Farwiza Farhan is an environmental activist and one of the leading voices in the fight to protect the Leuser ecosystem in Sumatra, Indonesia. Farhan focuses on ground-level species protection and high-level legal advocacy. Her strength is in fostering collaboration; she built a grassroots movement that succeeded in advocating for law enforcement against companies operating illegally and launched a citizen lawsuit that empowers local communities to have meaningful involvement in policymaking. She drives change from the ground up.

Farhan is the leader of Forest, Nature & Environment Aceh (HAkA) a homegrown Acehnese NGO, which is striving to protect the Leuser Ecosystem in Sumatra. By empowering communities, taking legal action, and mobilizing local, national and global campaigns, Farhan and her team are helping to pave the way for true sustainable development for their people. Her impact on community-driven conservation was recognized with the 2016 Whitley Award.

The Leuser Ecosystem is the last place in the world where several of the key Sundaland mega-fauna species can still be found together: the tiger, orangutan, elephant, and rhino. Motivated by her passion to protect critically endangered species under extreme threat in this area, Farhan helped launch a legal case against a plantation concessionaire inside the Leuser Ecosystem. Eventually, the legal case ended in a victory for conservation, and the concessionaire was fined a precedent-setting USD 26 million.
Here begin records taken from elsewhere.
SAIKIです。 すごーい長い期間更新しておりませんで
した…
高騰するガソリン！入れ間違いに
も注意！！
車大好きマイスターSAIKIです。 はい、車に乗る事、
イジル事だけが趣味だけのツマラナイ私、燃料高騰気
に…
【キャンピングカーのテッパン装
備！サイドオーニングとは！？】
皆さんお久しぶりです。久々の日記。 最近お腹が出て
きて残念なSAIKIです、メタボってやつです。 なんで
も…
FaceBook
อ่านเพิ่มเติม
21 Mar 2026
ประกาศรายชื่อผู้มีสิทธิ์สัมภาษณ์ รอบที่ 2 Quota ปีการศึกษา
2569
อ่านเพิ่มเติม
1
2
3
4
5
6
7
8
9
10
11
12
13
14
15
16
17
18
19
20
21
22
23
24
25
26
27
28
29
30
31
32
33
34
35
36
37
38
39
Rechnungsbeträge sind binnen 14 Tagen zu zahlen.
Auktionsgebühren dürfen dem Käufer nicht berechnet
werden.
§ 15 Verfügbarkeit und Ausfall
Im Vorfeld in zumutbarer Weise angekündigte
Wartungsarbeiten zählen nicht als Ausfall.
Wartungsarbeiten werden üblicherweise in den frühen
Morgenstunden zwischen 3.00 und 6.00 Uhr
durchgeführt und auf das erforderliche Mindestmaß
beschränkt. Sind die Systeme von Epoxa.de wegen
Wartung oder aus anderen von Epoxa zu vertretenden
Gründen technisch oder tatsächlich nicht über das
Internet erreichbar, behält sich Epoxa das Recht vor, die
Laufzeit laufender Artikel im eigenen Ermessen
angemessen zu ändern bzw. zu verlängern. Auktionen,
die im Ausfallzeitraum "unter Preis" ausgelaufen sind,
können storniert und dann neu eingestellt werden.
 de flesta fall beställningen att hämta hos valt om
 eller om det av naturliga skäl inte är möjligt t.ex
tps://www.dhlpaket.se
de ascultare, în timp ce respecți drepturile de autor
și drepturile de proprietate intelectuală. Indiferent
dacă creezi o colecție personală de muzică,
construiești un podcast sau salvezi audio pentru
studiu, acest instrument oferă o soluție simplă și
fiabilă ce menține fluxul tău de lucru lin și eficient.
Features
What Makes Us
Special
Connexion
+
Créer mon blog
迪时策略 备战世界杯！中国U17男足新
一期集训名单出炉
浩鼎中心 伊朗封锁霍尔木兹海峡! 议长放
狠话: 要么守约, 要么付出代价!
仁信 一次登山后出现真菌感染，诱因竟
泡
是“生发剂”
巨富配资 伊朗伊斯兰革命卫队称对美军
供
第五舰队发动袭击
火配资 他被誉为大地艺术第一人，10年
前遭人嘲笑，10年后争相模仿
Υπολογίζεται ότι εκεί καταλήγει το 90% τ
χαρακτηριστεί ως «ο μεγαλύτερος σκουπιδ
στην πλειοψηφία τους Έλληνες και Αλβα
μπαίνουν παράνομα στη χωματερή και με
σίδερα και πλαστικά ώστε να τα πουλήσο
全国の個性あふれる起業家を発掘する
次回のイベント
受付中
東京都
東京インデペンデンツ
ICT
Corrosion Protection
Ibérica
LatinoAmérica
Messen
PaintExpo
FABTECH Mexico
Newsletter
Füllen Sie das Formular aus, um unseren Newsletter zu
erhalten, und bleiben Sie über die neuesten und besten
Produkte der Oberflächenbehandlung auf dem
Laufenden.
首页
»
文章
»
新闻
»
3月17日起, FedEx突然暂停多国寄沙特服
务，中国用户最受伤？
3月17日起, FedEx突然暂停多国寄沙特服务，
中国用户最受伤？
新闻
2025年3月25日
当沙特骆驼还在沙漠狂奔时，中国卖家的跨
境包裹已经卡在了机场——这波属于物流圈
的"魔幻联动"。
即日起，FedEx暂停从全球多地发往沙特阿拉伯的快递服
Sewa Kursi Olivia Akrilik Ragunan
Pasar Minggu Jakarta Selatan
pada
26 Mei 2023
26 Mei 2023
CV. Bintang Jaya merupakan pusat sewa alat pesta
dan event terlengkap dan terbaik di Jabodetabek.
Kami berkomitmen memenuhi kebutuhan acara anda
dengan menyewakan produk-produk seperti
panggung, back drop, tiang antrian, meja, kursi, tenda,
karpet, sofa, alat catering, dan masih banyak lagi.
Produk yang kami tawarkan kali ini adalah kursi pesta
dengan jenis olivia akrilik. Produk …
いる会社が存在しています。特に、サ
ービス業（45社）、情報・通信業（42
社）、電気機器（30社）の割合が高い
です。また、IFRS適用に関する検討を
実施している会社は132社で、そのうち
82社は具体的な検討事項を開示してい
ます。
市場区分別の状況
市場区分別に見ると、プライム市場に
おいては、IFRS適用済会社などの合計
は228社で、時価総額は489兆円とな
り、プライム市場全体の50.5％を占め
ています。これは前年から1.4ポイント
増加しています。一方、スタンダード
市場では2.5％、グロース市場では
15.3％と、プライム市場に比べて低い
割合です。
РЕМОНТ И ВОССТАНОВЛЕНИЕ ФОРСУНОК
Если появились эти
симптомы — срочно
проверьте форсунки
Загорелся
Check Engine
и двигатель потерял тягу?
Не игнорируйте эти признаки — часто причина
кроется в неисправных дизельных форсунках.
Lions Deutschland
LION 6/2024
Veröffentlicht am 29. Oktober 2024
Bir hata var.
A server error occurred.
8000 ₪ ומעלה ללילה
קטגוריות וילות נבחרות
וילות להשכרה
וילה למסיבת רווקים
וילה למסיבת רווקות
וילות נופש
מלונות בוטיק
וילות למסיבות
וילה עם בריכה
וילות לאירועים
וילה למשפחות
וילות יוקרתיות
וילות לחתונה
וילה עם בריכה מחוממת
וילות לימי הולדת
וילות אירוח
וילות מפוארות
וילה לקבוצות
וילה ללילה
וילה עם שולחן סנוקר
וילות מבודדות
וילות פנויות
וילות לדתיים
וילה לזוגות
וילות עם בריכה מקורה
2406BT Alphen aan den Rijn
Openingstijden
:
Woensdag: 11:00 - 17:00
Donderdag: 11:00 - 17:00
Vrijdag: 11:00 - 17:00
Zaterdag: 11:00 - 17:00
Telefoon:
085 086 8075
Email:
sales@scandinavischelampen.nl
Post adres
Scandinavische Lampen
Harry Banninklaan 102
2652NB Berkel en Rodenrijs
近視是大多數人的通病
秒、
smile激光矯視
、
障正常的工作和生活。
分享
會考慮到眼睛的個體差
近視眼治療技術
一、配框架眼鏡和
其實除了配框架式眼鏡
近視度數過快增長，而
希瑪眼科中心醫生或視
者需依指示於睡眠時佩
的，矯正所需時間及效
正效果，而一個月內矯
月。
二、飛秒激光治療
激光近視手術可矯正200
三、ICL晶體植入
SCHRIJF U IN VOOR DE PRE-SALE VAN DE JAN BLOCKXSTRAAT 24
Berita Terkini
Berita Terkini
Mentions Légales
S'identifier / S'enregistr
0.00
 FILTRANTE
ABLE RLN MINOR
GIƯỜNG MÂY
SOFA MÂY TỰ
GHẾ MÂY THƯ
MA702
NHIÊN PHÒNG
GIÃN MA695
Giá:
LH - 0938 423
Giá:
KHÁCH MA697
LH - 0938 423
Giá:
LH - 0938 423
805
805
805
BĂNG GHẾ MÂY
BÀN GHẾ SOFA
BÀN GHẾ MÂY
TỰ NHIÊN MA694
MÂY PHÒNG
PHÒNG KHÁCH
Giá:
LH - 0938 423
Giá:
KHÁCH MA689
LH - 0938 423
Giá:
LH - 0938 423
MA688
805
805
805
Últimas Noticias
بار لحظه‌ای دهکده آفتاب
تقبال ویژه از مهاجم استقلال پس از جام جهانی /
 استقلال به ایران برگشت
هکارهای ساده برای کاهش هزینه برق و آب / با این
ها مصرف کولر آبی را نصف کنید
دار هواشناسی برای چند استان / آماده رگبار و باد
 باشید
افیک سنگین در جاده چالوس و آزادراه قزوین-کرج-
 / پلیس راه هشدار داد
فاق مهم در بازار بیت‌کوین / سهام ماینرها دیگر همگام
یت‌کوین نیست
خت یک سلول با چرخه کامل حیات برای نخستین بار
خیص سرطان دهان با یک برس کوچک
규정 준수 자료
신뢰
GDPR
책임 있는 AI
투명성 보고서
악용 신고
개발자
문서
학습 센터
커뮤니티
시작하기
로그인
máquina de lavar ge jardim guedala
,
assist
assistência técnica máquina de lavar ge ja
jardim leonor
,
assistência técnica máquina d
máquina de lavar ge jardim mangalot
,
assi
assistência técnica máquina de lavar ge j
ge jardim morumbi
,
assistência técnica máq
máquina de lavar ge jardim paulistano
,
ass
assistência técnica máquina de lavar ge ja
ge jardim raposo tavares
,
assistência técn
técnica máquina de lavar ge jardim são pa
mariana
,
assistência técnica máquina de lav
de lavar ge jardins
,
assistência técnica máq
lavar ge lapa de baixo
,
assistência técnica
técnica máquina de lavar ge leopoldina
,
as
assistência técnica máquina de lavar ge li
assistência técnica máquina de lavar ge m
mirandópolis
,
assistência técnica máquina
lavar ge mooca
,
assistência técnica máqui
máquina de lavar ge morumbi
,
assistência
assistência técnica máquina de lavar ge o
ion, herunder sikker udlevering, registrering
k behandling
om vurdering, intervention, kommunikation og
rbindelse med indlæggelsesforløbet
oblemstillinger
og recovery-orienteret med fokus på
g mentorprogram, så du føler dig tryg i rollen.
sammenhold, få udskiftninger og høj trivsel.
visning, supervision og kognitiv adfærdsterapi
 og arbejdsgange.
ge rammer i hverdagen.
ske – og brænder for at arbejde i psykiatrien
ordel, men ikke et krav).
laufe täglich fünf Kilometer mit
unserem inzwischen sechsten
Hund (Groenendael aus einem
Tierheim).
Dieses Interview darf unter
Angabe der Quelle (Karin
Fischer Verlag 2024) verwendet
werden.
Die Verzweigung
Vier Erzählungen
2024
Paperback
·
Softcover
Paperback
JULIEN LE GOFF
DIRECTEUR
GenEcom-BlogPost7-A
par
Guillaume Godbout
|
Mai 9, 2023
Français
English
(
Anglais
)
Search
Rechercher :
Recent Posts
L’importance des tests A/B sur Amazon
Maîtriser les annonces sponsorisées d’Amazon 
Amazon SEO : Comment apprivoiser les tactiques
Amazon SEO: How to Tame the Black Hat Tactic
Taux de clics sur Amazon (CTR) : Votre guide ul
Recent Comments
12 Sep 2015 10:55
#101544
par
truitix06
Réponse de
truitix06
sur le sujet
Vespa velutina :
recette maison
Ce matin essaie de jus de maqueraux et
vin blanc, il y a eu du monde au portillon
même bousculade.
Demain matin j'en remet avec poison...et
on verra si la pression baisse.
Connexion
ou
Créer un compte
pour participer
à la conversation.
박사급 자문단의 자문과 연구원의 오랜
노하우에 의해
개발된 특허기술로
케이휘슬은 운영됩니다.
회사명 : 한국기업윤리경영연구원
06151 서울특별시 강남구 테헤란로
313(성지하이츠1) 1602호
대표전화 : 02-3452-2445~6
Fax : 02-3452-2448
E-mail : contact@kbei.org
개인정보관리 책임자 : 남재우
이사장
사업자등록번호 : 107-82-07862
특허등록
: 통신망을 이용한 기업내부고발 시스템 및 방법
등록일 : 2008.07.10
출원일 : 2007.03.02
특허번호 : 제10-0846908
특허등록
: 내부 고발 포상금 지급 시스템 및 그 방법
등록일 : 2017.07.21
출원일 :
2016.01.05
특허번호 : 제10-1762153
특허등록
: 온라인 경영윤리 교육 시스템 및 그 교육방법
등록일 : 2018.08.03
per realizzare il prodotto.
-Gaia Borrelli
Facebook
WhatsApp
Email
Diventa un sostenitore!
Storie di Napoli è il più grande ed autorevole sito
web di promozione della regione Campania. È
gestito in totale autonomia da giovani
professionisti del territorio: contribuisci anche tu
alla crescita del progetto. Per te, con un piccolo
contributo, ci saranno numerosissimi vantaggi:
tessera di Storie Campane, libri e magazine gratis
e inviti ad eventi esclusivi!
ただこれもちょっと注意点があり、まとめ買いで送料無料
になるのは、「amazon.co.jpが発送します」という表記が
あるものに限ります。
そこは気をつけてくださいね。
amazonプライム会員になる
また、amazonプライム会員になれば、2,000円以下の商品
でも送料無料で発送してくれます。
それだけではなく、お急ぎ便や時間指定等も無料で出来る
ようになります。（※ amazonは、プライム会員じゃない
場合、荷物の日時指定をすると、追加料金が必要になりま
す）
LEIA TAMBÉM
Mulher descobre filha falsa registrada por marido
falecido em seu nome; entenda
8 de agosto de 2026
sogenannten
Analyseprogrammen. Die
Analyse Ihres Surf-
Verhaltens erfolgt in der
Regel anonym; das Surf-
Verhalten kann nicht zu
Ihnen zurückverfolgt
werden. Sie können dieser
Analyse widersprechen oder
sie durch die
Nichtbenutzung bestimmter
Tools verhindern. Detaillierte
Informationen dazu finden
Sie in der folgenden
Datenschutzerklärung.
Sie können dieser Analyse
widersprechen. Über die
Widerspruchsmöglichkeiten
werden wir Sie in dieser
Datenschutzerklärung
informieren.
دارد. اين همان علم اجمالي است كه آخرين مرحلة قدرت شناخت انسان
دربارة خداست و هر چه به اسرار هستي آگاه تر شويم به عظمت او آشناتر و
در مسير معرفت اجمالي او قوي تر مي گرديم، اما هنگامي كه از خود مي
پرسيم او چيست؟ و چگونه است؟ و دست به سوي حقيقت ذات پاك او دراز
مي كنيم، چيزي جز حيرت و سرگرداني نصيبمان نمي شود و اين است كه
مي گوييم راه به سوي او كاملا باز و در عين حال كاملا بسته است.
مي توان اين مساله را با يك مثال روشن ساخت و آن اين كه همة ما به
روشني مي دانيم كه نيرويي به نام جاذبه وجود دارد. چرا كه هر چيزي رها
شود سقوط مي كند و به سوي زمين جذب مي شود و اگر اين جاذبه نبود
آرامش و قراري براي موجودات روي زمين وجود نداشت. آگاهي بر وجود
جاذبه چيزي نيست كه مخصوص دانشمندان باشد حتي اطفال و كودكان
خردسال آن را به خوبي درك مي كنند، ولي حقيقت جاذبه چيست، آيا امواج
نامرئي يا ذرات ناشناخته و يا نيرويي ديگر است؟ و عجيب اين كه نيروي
Focusing on the core habitat for critically endangered mega-fauna, Farhan focuses on ground-level species protection on the one hand and high-level legal advocacy on the other. This means she deploys a new Wildlife Protection Team to destroy snares and intercept poachers, a mobile monitoring unit to track wildlife and forest crime, and a special law enforcement operation to increase prosecution rates.

Recently, she has mobilized community leaders to conduct a civil lawsuit seeking to revoke the Aceh Spatial Plan that would otherwise legitimize the building of roads, hydropower schemes, oil palm concessions, and new settlements inside the Leuser Ecosystem. If these plans are implemented, despite lack of approval by the central government, the charismatic species that make it unique will vanish and the Leuser Ecosystem would eventually be destroyed. Most conservationists, considering the challenges to be too great, do not wish to address the threats mentioned above. Farhan, however, has always understood that a holistic approach to conservation is the most viable path to success.